Source records »
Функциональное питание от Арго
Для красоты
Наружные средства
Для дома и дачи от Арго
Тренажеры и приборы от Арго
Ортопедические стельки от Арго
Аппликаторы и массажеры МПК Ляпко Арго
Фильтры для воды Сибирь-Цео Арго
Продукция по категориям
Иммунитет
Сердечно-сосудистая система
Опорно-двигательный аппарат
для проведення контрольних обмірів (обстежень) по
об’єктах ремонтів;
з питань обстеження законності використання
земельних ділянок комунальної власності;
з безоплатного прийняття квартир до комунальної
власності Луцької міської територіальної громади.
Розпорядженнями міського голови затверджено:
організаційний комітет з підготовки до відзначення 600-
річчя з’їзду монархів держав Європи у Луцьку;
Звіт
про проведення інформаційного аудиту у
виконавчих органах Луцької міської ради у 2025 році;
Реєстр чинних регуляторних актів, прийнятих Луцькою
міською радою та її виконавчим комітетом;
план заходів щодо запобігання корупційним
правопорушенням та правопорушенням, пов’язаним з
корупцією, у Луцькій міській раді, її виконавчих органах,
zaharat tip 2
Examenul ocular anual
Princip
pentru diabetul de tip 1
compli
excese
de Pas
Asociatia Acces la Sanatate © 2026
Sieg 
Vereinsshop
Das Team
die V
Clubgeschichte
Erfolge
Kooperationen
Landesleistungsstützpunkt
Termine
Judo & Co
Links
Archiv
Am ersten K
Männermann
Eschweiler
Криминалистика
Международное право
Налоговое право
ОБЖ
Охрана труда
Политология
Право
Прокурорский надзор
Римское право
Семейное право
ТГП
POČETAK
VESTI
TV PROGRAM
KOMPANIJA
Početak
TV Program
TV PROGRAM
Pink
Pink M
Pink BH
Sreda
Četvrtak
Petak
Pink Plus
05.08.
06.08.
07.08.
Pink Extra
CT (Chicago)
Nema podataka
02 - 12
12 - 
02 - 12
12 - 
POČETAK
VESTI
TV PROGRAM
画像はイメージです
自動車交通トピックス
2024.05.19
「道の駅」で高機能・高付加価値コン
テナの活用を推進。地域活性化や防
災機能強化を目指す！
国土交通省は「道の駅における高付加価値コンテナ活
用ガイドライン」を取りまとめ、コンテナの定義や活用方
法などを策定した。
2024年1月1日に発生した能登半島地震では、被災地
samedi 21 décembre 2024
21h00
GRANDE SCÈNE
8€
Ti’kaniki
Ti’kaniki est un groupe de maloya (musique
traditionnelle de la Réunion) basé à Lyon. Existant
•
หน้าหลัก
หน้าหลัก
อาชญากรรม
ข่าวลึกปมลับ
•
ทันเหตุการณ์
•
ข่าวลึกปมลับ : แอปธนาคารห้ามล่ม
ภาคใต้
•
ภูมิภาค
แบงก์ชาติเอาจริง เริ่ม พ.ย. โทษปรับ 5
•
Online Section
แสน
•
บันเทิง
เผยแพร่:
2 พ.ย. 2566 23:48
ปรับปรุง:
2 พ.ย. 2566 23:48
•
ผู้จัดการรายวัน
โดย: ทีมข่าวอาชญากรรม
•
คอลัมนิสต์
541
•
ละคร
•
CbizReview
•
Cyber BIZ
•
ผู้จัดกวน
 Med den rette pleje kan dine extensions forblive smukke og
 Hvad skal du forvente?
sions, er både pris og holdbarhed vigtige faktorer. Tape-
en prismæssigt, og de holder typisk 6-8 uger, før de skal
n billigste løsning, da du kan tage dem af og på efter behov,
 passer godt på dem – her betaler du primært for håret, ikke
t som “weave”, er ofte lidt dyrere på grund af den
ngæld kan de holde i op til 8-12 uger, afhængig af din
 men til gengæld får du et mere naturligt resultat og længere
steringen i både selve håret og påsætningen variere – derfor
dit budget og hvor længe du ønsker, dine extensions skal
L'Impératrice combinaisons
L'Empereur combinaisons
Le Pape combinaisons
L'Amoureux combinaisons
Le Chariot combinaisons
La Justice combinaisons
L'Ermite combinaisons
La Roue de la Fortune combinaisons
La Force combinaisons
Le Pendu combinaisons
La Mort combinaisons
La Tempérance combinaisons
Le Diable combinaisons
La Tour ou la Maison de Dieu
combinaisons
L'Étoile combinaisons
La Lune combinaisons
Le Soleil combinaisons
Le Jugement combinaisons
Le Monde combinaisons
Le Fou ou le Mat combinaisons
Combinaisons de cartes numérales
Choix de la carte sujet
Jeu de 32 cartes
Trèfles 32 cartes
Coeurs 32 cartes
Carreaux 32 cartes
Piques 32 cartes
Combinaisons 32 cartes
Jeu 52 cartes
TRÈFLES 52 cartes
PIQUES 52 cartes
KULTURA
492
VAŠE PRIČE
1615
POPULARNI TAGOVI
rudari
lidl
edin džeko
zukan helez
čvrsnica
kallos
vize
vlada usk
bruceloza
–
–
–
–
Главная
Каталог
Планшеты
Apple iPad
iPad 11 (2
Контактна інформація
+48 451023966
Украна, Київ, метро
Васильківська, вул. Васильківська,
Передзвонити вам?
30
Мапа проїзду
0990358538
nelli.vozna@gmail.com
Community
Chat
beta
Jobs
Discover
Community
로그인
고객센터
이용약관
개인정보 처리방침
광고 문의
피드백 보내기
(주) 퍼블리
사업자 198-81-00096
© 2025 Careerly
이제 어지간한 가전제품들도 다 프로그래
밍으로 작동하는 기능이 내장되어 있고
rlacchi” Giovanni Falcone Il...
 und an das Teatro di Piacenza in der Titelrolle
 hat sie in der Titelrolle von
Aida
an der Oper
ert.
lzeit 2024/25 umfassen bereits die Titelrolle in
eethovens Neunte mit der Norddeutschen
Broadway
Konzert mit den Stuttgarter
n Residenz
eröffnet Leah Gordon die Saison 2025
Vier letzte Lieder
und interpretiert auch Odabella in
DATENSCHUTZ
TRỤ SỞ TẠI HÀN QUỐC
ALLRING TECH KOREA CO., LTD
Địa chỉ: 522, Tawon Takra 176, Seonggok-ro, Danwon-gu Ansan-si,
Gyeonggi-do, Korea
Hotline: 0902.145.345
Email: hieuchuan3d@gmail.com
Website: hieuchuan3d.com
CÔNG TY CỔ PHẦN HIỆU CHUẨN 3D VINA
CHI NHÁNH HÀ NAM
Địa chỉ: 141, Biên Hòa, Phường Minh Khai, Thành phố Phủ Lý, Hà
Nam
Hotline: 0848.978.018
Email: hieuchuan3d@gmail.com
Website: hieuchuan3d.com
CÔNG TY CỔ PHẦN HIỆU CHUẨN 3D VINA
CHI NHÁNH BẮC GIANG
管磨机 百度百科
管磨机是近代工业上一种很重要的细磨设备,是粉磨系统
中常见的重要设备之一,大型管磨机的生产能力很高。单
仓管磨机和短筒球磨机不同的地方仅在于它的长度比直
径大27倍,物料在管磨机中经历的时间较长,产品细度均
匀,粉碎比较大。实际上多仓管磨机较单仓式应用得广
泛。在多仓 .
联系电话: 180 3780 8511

Exercise directions »
Extract the full listing and reproduce each line exactly.

Task result »
Функциональное питание от Арго
Для красоты
Наружные средства
Для дома и дачи от Арго
Тренажеры и приборы от Арго
Ортопедические стельки от Арго
Аппликаторы и массажеры МПК Ляпко Арго
Фильтры для воды Сибирь-Цео Арго
Продукция по категориям
Иммунитет
Сердечно-сосудистая система
Опорно-двигательный аппарат
для проведення контрольних обмірів (обстежень) по
об’єктах ремонтів;
з питань обстеження законності використання
земельних ділянок комунальної власності;
з безоплатного прийняття квартир до комунальної
власності Луцької міської територіальної громади.
Розпорядженнями міського голови затверджено:
організаційний комітет з підготовки до відзначення 600-
річчя з’їзду монархів держав Європи у Луцьку;
Звіт
про проведення інформаційного аудиту у
виконавчих органах Луцької міської ради у 2025 році;
Реєстр чинних регуляторних актів, прийнятих Луцькою
міською радою та її виконавчим комітетом;
план заходів щодо запобігання корупційним
правопорушенням та правопорушенням, пов’язаним з
корупцією, у Луцькій міській раді, її виконавчих органах,
zaharat tip 2
Examenul ocular anual
Princip
pentru diabetul de tip 1
compli
excese
de Pas
Asociatia Acces la Sanatate © 2026
Sieg 
Vereinsshop
Das Team
die V
Clubgeschichte
Erfolge
Kooperationen
Landesleistungsstützpunkt
Termine
Judo & Co
Links
Archiv
Am ersten K
Männermann
Eschweiler
Криминалистика
Международное право
Налоговое право
ОБЖ
Охрана труда
Политология
Право
Прокурорский надзор
Римское право
Семейное право
ТГП
POČETAK
VESTI
TV PROGRAM
KOMPANIJA
Početak
TV Program
TV PROGRAM
Pink
Pink M
Pink BH
Sreda
Četvrtak
Petak
Pink Plus
05.08.
06.08.
07.08.
Pink Extra
CT (Chicago)
Nema podataka
02 - 12
12 - 
02 - 12
12 - 
POČETAK
VESTI
TV PROGRAM
画像はイメージです
自動車交通トピックス
2024.05.19
「道の駅」で高機能・高付加価値コン
テナの活用を推進。地域活性化や防
災機能強化を目指す！
国土交通省は「道の駅における高付加価値コンテナ活
用ガイドライン」を取りまとめ、コンテナの定義や活用方
法などを策定した。
2024年1月1日に発生した能登半島地震では、被災地
samedi 21 décembre 2024
21h00
GRANDE SCÈNE
8€
Ti’kaniki
Ti’kaniki est un groupe de maloya (musique
traditionnelle de la Réunion) basé à Lyon. Existant
•
หน้าหลัก
หน้าหลัก
อาชญากรรม
ข่าวลึกปมลับ
•
ทันเหตุการณ์
•
ข่าวลึกปมลับ : แอปธนาคารห้ามล่ม
ภาคใต้
•
ภูมิภาค
แบงก์ชาติเอาจริง เริ่ม พ.ย. โทษปรับ 5
•
Online Section
แสน
•
บันเทิง
เผยแพร่:
2 พ.ย. 2566 23:48
ปรับปรุง:
2 พ.ย. 2566 23:48
•
ผู้จัดการรายวัน
โดย: ทีมข่าวอาชญากรรม
•
คอลัมนิสต์
541
•
ละคร
•
CbizReview
•
Cyber BIZ
•
ผู้จัดกวน
 Med den rette pleje kan dine extensions forblive smukke og
 Hvad skal du forvente?
sions, er både pris og holdbarhed vigtige faktorer. Tape-
en prismæssigt, og de holder typisk 6-8 uger, før de skal
n billigste løsning, da du kan tage dem af og på efter behov,
 passer godt på dem – her betaler du primært for håret, ikke
t som “weave”, er ofte lidt dyrere på grund af den
ngæld kan de holde i op til 8-12 uger, afhængig af din
 men til gengæld får du et mere naturligt resultat og længere
steringen i både selve håret og påsætningen variere – derfor
dit budget og hvor længe du ønsker, dine extensions skal
L'Impératrice combinaisons
L'Empereur combinaisons
Le Pape combinaisons
L'Amoureux combinaisons
Le Chariot combinaisons
La Justice combinaisons
L'Ermite combinaisons
La Roue de la Fortune combinaisons
La Force combinaisons
Le Pendu combinaisons
La Mort combinaisons
La Tempérance combinaisons
Le Diable combinaisons
La Tour ou la Maison de Dieu
combinaisons
L'Étoile combinaisons
La Lune combinaisons
Le Soleil combinaisons
Le Jugement combinaisons
Le Monde combinaisons
Le Fou ou le Mat combinaisons
Combinaisons de cartes numérales
Choix de la carte sujet
Jeu de 32 cartes
Trèfles 32 cartes
Coeurs 32 cartes
Carreaux 32 cartes
Piques 32 cartes
Combinaisons 32 cartes
Jeu 52 cartes
TRÈFLES 52 cartes
PIQUES 52 cartes
KULTURA
492
VAŠE PRIČE
1615
POPULARNI TAGOVI
rudari
lidl
edin džeko
zukan helez
čvrsnica
kallos
vize
vlada usk
bruceloza
–
–
–
–
Главная
Каталог
Планшеты
Apple iPad
iPad 11 (2
Контактна інформація
+48 451023966
Украна, Київ, метро
Васильківська, вул. Васильківська,
Передзвонити вам?
30
Мапа проїзду
0990358538
nelli.vozna@gmail.com
Community
Chat
beta
Jobs
Discover
Community
로그인
고객센터
이용약관
개인정보 처리방침
광고 문의
피드백 보내기
(주) 퍼블리
사업자 198-81-00096
© 2025 Careerly
이제 어지간한 가전제품들도 다 프로그래
밍으로 작동하는 기능이 내장되어 있고
rlacchi” Giovanni Falcone Il...
 und an das Teatro di Piacenza in der Titelrolle
 hat sie in der Titelrolle von
Aida
an der Oper
ert.
lzeit 2024/25 umfassen bereits die Titelrolle in
eethovens Neunte mit der Norddeutschen
Broadway
Konzert mit den Stuttgarter
n Residenz
eröffnet Leah Gordon die Saison 2025
Vier letzte Lieder
und interpretiert auch Odabella in
DATENSCHUTZ
TRỤ SỞ TẠI HÀN QUỐC
ALLRING TECH KOREA CO., LTD
Địa chỉ: 522, Tawon Takra 176, Seonggok-ro, Danwon-gu Ansan-si,
Gyeonggi-do, Korea
Hotline: 0902.145.345
Email: hieuchuan3d@gmail.com
Website: hieuchuan3d.com
CÔNG TY CỔ PHẦN HIỆU CHUẨN 3D VINA
CHI NHÁNH HÀ NAM
Địa chỉ: 141, Biên Hòa, Phường Minh Khai, Thành phố Phủ Lý, Hà
Nam
Hotline: 0848.978.018
Email: hieuchuan3d@gmail.com
Website: hieuchuan3d.com
CÔNG TY CỔ PHẦN HIỆU CHUẨN 3D VINA
CHI NHÁNH BẮC GIANG
管磨机 百度百科
管磨机是近代工业上一种很重要的细磨设备,是粉磨系统
中常见的重要设备之一,大型管磨机的生产能力很高。单
仓管磨机和短筒球磨机不同的地方仅在于它的长度比直
径大27倍,物料在管磨机中经历的时间较长,产品细度均
匀,粉碎比较大。实际上多仓管磨机较单仓式应用得广
泛。在多仓 .
联系电话: 180 3780 8511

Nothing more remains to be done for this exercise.